Records excerpted from a collection
"""

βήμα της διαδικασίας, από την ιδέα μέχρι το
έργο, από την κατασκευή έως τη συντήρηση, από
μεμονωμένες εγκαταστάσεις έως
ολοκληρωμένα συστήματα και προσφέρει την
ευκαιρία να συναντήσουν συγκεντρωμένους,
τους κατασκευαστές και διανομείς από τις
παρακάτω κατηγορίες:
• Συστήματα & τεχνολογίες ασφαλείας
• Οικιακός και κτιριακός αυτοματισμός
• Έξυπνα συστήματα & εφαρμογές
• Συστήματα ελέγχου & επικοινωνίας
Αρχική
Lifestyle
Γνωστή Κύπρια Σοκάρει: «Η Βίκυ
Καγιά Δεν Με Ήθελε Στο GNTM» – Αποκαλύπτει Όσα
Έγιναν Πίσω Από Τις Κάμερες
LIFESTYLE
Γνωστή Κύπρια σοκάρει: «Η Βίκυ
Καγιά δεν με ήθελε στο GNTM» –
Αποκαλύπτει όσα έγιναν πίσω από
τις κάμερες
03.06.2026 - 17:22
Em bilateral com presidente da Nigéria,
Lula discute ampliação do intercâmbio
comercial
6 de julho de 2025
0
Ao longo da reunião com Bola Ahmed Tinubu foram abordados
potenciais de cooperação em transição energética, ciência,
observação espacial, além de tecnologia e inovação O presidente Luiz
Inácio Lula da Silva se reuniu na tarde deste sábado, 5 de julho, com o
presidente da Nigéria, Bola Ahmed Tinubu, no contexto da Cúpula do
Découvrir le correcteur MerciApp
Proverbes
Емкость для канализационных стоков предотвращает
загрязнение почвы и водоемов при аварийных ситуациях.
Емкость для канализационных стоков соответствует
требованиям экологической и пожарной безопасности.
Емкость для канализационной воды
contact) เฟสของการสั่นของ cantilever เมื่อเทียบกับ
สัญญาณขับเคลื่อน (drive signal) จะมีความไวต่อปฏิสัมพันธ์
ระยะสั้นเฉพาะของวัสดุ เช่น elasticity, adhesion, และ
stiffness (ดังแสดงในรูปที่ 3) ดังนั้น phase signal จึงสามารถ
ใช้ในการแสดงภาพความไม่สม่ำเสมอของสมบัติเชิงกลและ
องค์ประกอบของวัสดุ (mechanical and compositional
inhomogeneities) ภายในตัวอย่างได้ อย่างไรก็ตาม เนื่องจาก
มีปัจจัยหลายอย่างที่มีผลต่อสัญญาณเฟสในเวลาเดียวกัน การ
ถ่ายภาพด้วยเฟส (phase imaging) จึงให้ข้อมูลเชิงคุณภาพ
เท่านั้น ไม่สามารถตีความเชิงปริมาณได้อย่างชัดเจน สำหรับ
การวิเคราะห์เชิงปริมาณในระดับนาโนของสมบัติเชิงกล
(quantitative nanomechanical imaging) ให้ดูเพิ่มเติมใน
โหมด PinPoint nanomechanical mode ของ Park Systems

"""

* **Instruction**: Within the lines above, find those holding the word "Κύπρια" and copy them.

* **Exercise answer**:
Γνωστή Κύπρια Σοκάρει: «Η Βίκυ
Γνωστή Κύπρια σοκάρει: «Η Βίκυ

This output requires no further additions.